Quando se repete, nas aulas de catequese, que o primeiro mandamento é "Amar a Deus sobre todas as coisas", seria bom que se sublinhasse a palavra todas. Desde as menores — nossos bens e propriedades — às mais valiosas — a família que temos e a nossa própria vida —, nada deve figurar acima de Deus — já que é d'Ele tudo o que somos e recebemos.

De fato, diz o Catecismo que "Deus amou primeiro". Seguir os mandamentos é simplesmente "a resposta de amor que o homem é chamado a dar a seu Deus" (§ 2083).
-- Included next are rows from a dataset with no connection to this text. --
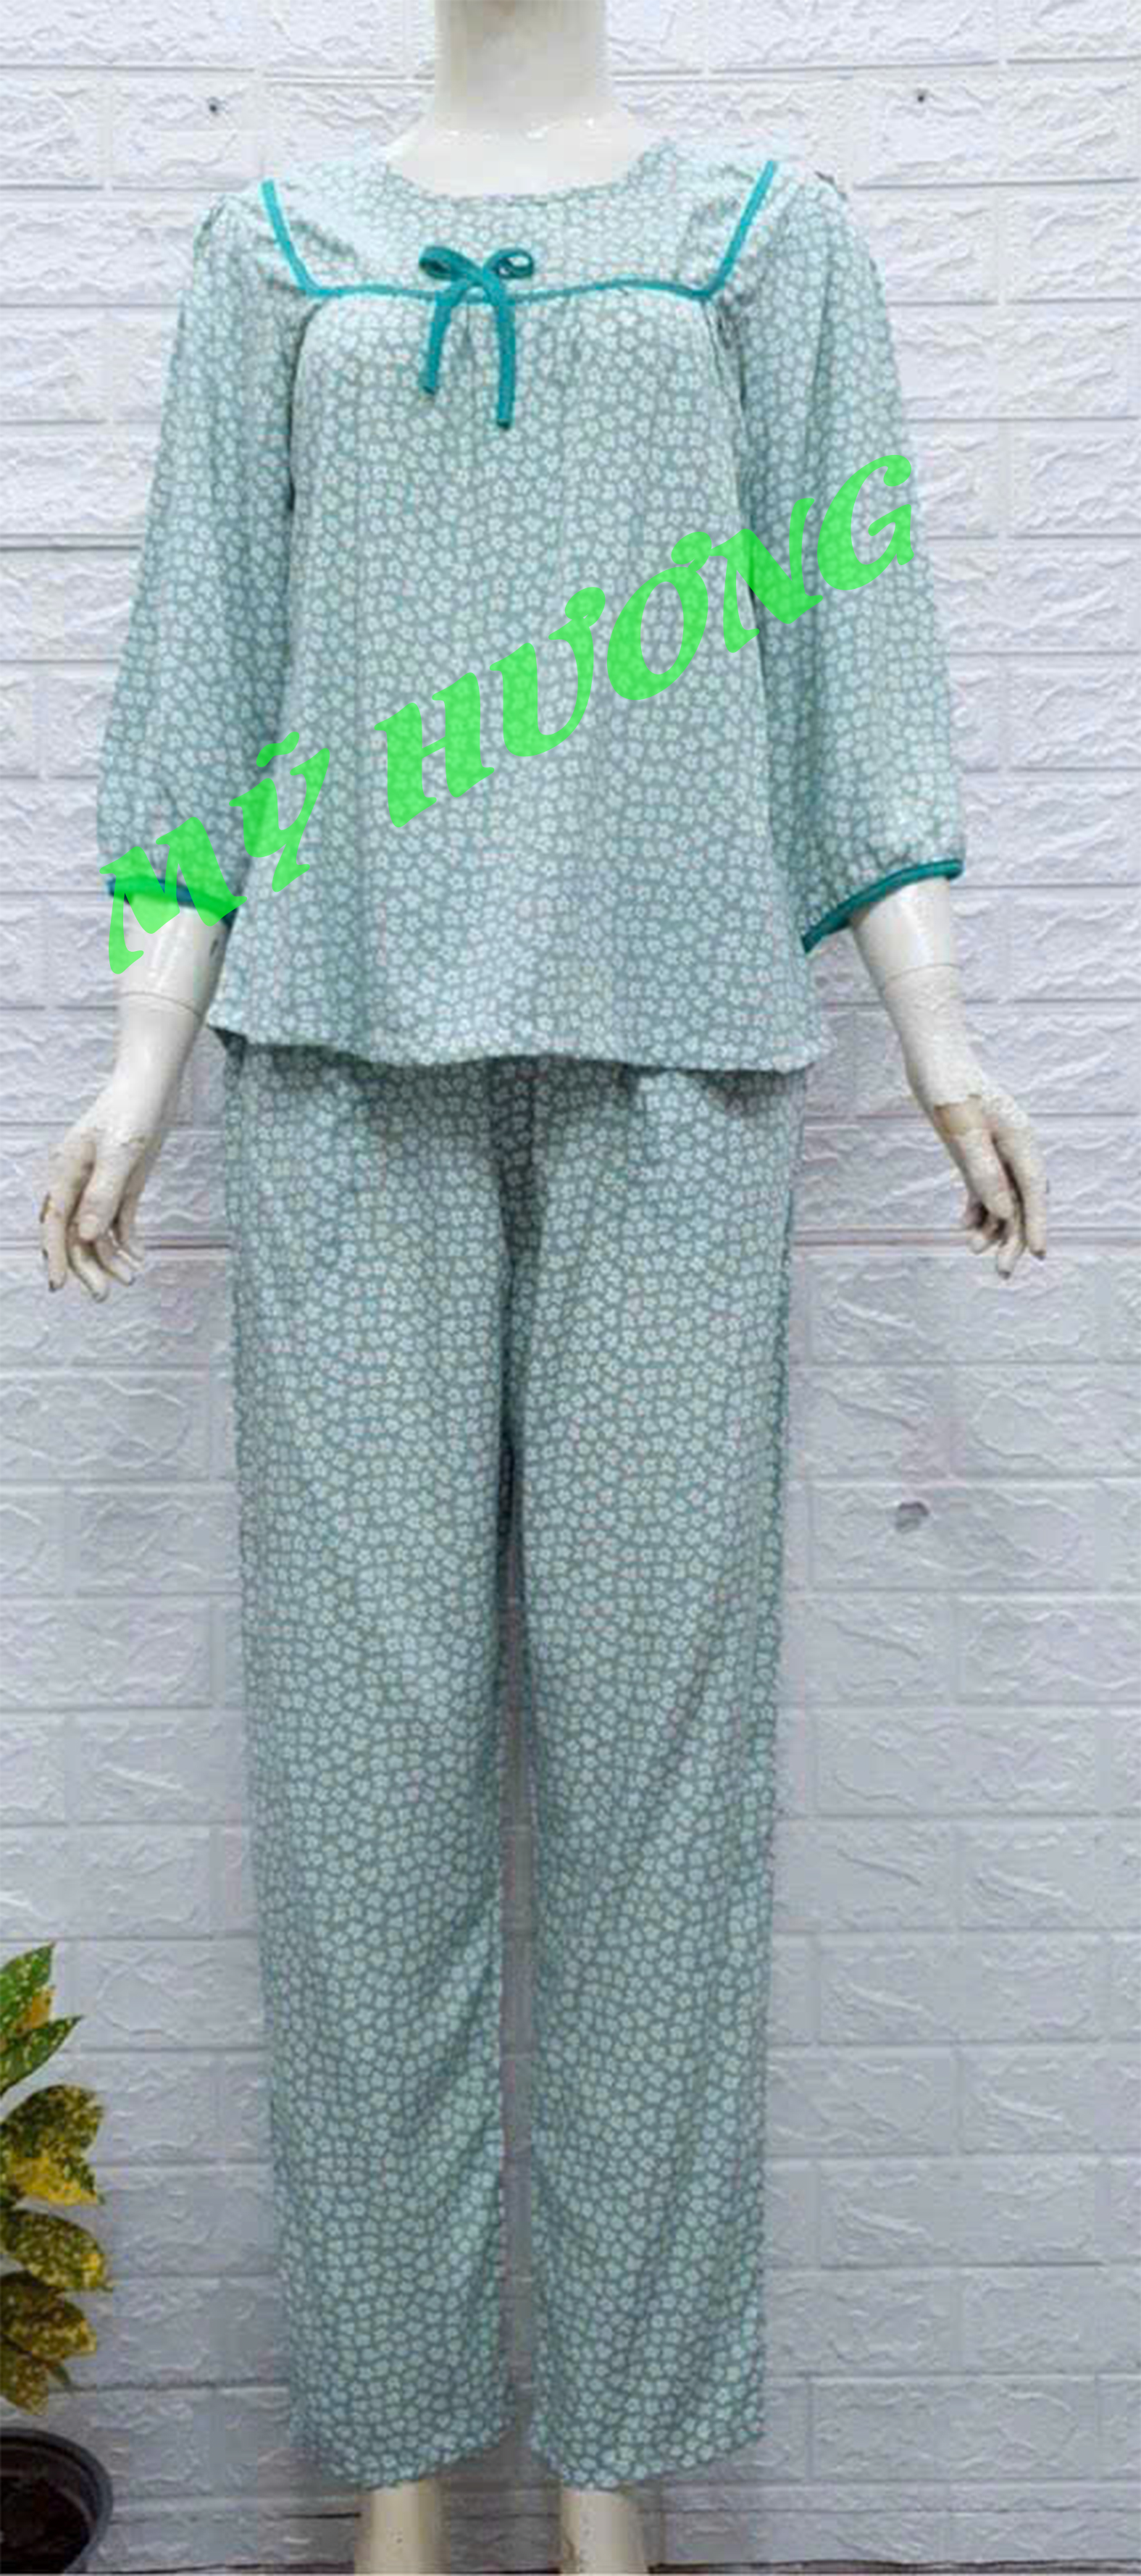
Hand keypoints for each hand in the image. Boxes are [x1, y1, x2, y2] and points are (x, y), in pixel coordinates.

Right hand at [39, 1062, 177, 1299]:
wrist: (153, 1086)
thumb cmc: (132, 1112)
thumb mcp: (120, 1153)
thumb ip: (103, 1194)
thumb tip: (85, 1236)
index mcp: (66, 1172)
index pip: (54, 1222)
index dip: (55, 1254)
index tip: (60, 1285)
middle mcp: (78, 1183)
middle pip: (74, 1233)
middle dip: (87, 1265)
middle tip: (103, 1296)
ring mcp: (101, 1186)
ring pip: (96, 1231)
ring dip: (110, 1257)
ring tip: (130, 1280)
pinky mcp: (123, 1186)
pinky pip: (119, 1221)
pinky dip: (126, 1241)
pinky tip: (138, 1258)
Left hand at [905, 1052, 1048, 1279]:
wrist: (933, 1059)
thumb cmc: (948, 1089)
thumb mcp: (962, 1132)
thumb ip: (983, 1172)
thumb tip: (1003, 1213)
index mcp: (1020, 1139)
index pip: (1034, 1190)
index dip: (1037, 1223)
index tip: (1039, 1253)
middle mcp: (1014, 1148)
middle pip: (1021, 1200)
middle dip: (1014, 1237)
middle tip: (1001, 1272)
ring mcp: (995, 1150)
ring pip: (1002, 1198)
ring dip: (992, 1226)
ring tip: (974, 1250)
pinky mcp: (976, 1152)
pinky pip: (983, 1188)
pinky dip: (977, 1208)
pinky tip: (964, 1226)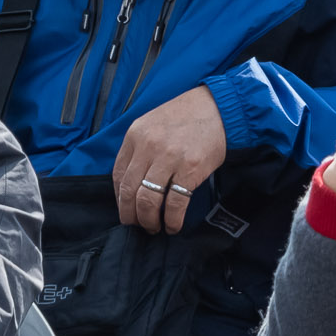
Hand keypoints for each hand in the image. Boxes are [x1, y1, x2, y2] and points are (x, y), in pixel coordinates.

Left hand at [113, 85, 228, 232]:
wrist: (217, 107)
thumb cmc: (185, 117)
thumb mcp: (152, 124)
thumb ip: (139, 149)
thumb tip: (133, 183)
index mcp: (135, 135)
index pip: (118, 175)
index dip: (120, 198)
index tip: (126, 210)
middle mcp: (148, 146)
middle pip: (130, 191)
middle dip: (131, 215)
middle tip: (136, 226)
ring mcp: (169, 158)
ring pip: (148, 201)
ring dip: (149, 221)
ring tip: (154, 228)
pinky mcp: (190, 169)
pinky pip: (175, 203)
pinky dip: (172, 220)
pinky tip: (173, 226)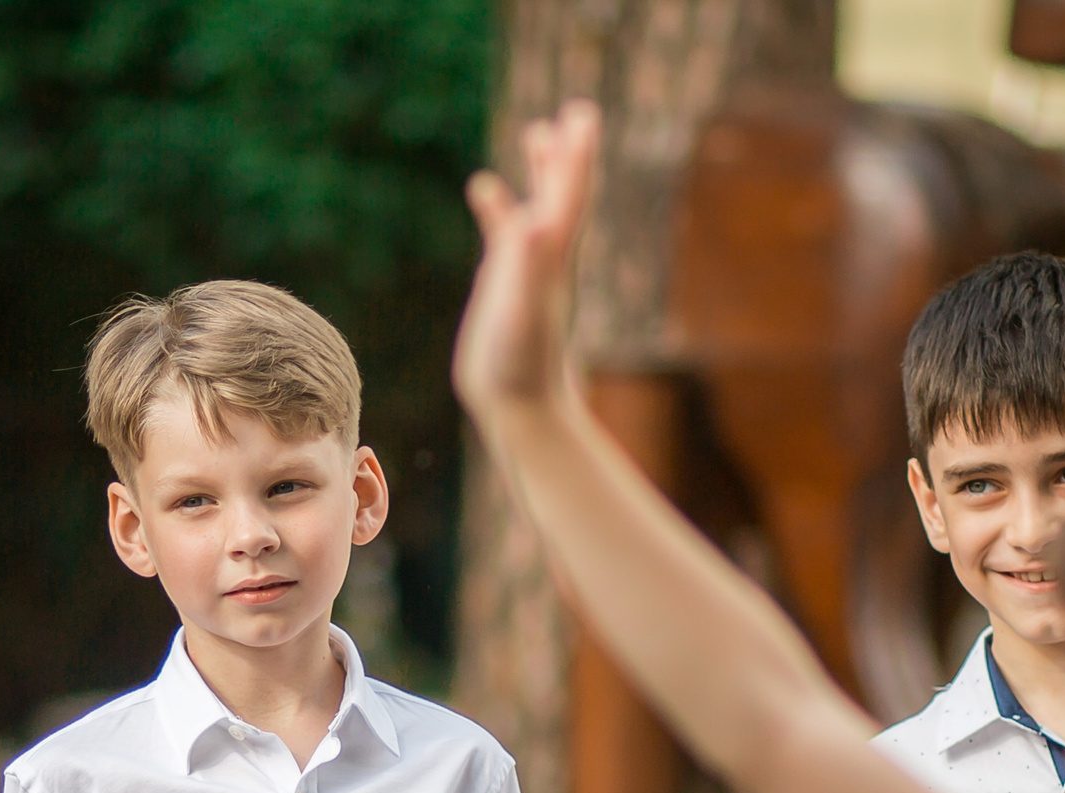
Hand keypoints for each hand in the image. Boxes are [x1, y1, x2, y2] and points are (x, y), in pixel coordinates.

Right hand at [453, 100, 599, 414]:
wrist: (522, 409)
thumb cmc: (520, 367)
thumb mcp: (521, 312)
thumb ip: (527, 267)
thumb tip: (532, 222)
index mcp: (552, 257)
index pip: (568, 195)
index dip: (575, 155)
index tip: (581, 115)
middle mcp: (546, 258)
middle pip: (563, 193)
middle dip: (568, 153)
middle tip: (577, 111)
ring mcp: (526, 271)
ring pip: (537, 209)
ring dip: (541, 173)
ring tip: (537, 133)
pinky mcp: (504, 287)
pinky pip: (503, 235)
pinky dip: (497, 209)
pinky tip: (483, 189)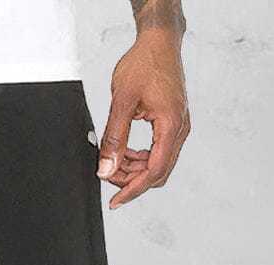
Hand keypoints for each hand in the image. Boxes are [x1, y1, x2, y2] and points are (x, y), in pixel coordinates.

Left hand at [97, 30, 188, 208]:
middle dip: (131, 181)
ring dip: (134, 170)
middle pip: (157, 173)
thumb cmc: (144, 63)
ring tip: (112, 163)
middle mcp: (179, 129)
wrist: (158, 42)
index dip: (132, 190)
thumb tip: (106, 168)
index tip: (115, 202)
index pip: (153, 172)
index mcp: (171, 125)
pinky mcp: (172, 124)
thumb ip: (114, 138)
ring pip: (157, 165)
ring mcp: (178, 127)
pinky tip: (124, 154)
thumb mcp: (122, 101)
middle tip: (108, 175)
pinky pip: (158, 152)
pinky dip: (139, 159)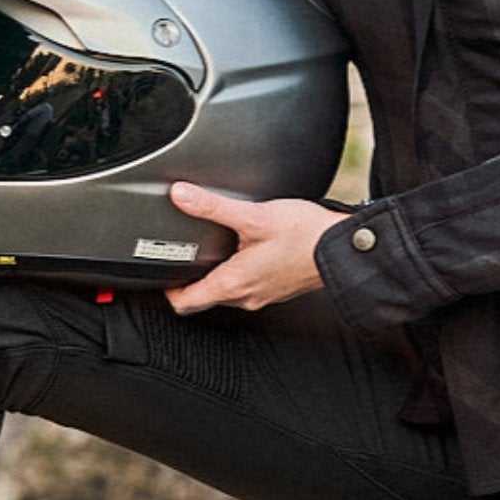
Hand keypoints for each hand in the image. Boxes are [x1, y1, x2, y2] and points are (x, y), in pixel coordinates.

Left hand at [162, 183, 332, 314]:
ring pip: (226, 291)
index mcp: (233, 285)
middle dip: (189, 279)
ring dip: (214, 274)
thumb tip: (181, 195)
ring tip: (209, 250)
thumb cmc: (305, 237)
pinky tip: (244, 250)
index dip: (165, 289)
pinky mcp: (277, 287)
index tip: (158, 274)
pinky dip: (237, 272)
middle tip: (180, 257)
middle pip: (204, 297)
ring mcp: (263, 294)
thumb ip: (213, 206)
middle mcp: (246, 296)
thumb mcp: (254, 216)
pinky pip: (247, 285)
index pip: (185, 303)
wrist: (342, 247)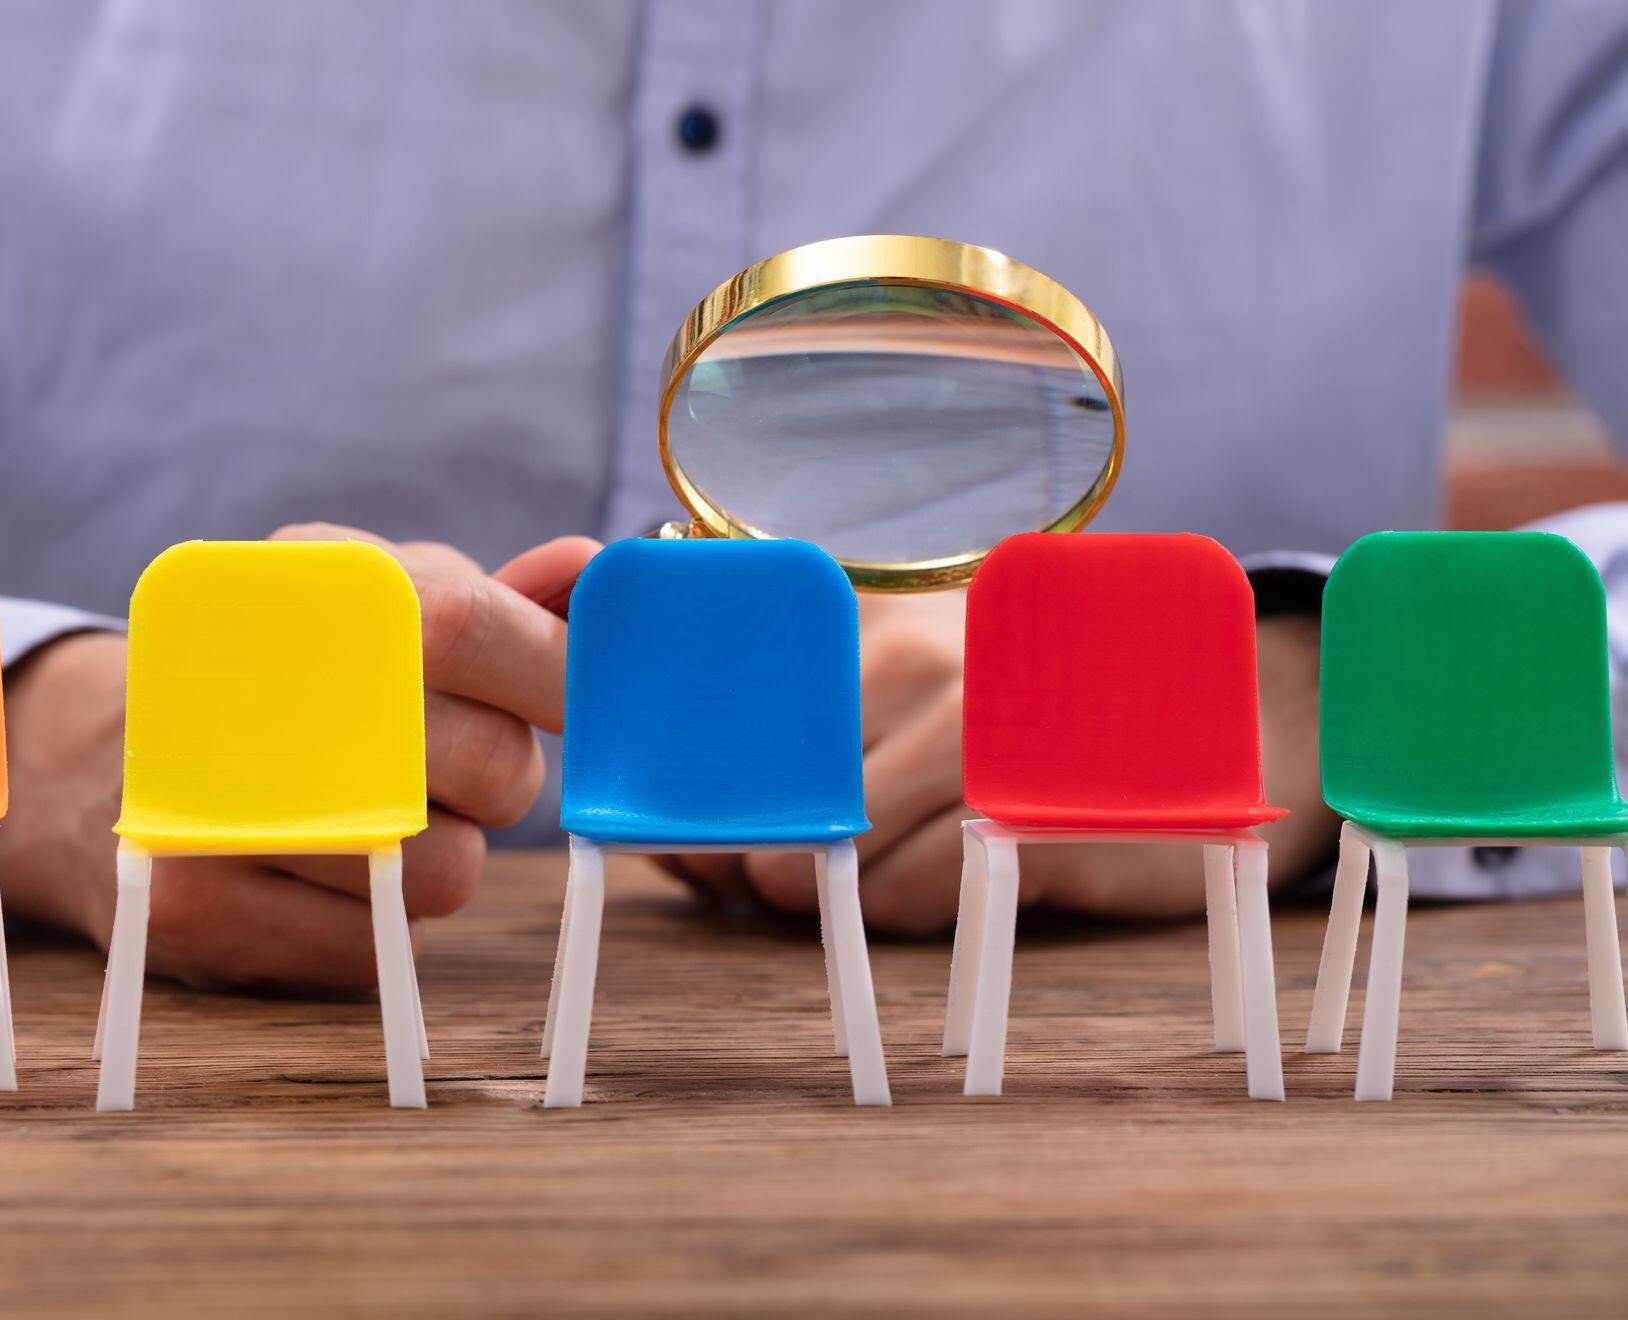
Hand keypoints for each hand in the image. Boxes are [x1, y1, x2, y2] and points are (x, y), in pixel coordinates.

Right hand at [0, 525, 598, 990]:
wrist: (91, 761)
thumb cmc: (284, 678)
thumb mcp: (377, 610)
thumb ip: (495, 603)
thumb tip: (595, 571)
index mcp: (308, 593)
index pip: (469, 625)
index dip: (555, 675)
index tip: (585, 705)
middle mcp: (249, 688)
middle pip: (487, 764)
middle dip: (498, 777)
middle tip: (452, 763)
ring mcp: (216, 809)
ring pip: (444, 874)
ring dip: (442, 856)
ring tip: (381, 817)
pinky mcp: (194, 914)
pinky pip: (376, 953)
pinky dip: (377, 922)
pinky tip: (324, 874)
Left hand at [660, 596, 1335, 929]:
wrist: (1221, 718)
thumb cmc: (1026, 714)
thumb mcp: (908, 690)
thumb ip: (788, 753)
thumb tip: (673, 848)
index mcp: (871, 615)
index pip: (733, 719)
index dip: (703, 798)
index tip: (689, 839)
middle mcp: (916, 658)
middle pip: (775, 801)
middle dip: (764, 862)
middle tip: (786, 879)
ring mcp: (979, 734)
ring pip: (837, 860)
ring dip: (840, 893)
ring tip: (886, 868)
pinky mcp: (1030, 812)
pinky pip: (914, 895)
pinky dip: (909, 910)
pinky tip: (950, 875)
Quando o homem decide se entregar totalmente a Ele, adorando-O e sendo fiel à Sua vontade, não faz mais do que agir com generosidade diante de um amor muito maior que o que oferece. É o que testemunha São João Evangelista, quando escreve: "De tal modo Deus amou o mundo que lhe deu o seu Filho único, para que todo o que nele crer não pereça, mas tenha a vida eterna" (Jo 3, 16). E ainda: "Amamos, porque Deus nos amou primeiro" (1 Jo 4, 19).

No entanto, o risco que se corre é o de esquecer com que grande amor o homem foi amado e com que preço foi comprado — com o próprio sangue de Deus derramado no Calvário.

Pior: se há quem ignore tamanha prova de amor, há quem a conheça e, ainda assim, resista em tributar honra, glória e adoração ao Senhor. Neste ponto, os cristãos precisamos bater no peito — dizendo as palavras do Confiteor, "mea culpa, mea culpa, mea maxima culpa" — e reconhecer a nossa grande dívida, pois não temos vivido de acordo com as máximas do Evangelho; não temos nos ocupado "em primeiro lugar com o Reino de Deus e a sua justiça" (Mt 6, 33). Ao contrário, preocupando-nos demasiadamente com o dia de amanhã, temos nos esquecido do Amanhã Eterno ao qual todos um dia chegaremos.

A tolice de ajuntar "tesouros na terra", conduta contra a qual Jesus advertiu severamente — "Não ajunteis para vós tesouros na terra, onde a ferrugem e as traças corroem, onde os ladrões furtam e roubam" ( Mt 6, 19) —, é uma tentação atraente. Porém, é o que é todo pecado: uma mentira, uma distorção das dimensões da realidade.

Quem preferisse os bens terrestres às riquezas celestiais cometeria a sandice de uma noiva que ganha um anel de seu esposo, mas, apaixonando-se pelo presente, esquece-se do noivo. É a comparação que usa Santo Agostinho:

"Irmãos, suponhamos que um esposo fizesse um anel para sua esposa e esta tivesse mais amor pelo anel recebido que pelo esposo que lho fabricou; não é verdade que com aquele presente se revelaria que a esposa tem um coração adúltero, embora ela ame algo que é presente do esposo? É claro que ela ama algo que foi feito pelo seu esposo, mas se ela dissesse: 'Basta-me o seu anel, e não me interessa ver o seu rosto', que tipo de esposa seria esta? Quem não abominaria esta loucura? Quem não condenaria este sentimento de adúltera?" [1]

É "este sentimento de adúltera" o pecado que se concebe como idolatria. Na leitura de todo o Antigo Testamento é possível notar como o povo de Israel precisa muitas vezes batalhar consigo mesmo para resistir à tentação de adorar deuses fabricados pelos homens ao invés de cultuar o próprio Deus.

Hoje, a situação não é diferente. O cristão permanecerá toda a sua vida neste mundo lutando consigo mesmo para colocar em ordem a sua natureza corrompida e manchada pelo pecado. A luta contra a carne é a guerra contra o pior inimigo da alma, já que a concupiscência se trata de um "inimigo interno", que habita em nossa própria casa. A vitória definitiva sobre esta realidade só acontecerá na ressurreição dos mortos, quando todos os santos reinarão diante de Deus em corpo glorioso.

Até lá, no entanto, a batalha é quotidiana, não pára um só minuto. Muitas vezes, as insídias perigosas do demônio soarão inofensivas… Não pense o homem que as tentações serão para que o homem traia explícita e diretamente a Deus, que serão sugestões de infidelidade aberta e escancarada. O diabo começa a pavimentar a estrada para o inferno "maquiando" o primeiro mandamento: se o homem cai na armadilha, continua "amando" a Deus, mas não sobre todas as coisas. E aqui começa a sua perdição.

Não se engane o homem: "Ninguém pode servir a dois senhores, porque ou odiará a um e amará o outro, ou se dedicará a um e desprezará o outro. Não podeis servir a Deus e à riqueza" (Mt 6, 24).

Referências

  1. Santo Agostinho, Tractatus in Epistulam Iohannis ad Parthos, II, 11 (PL 35, 1995).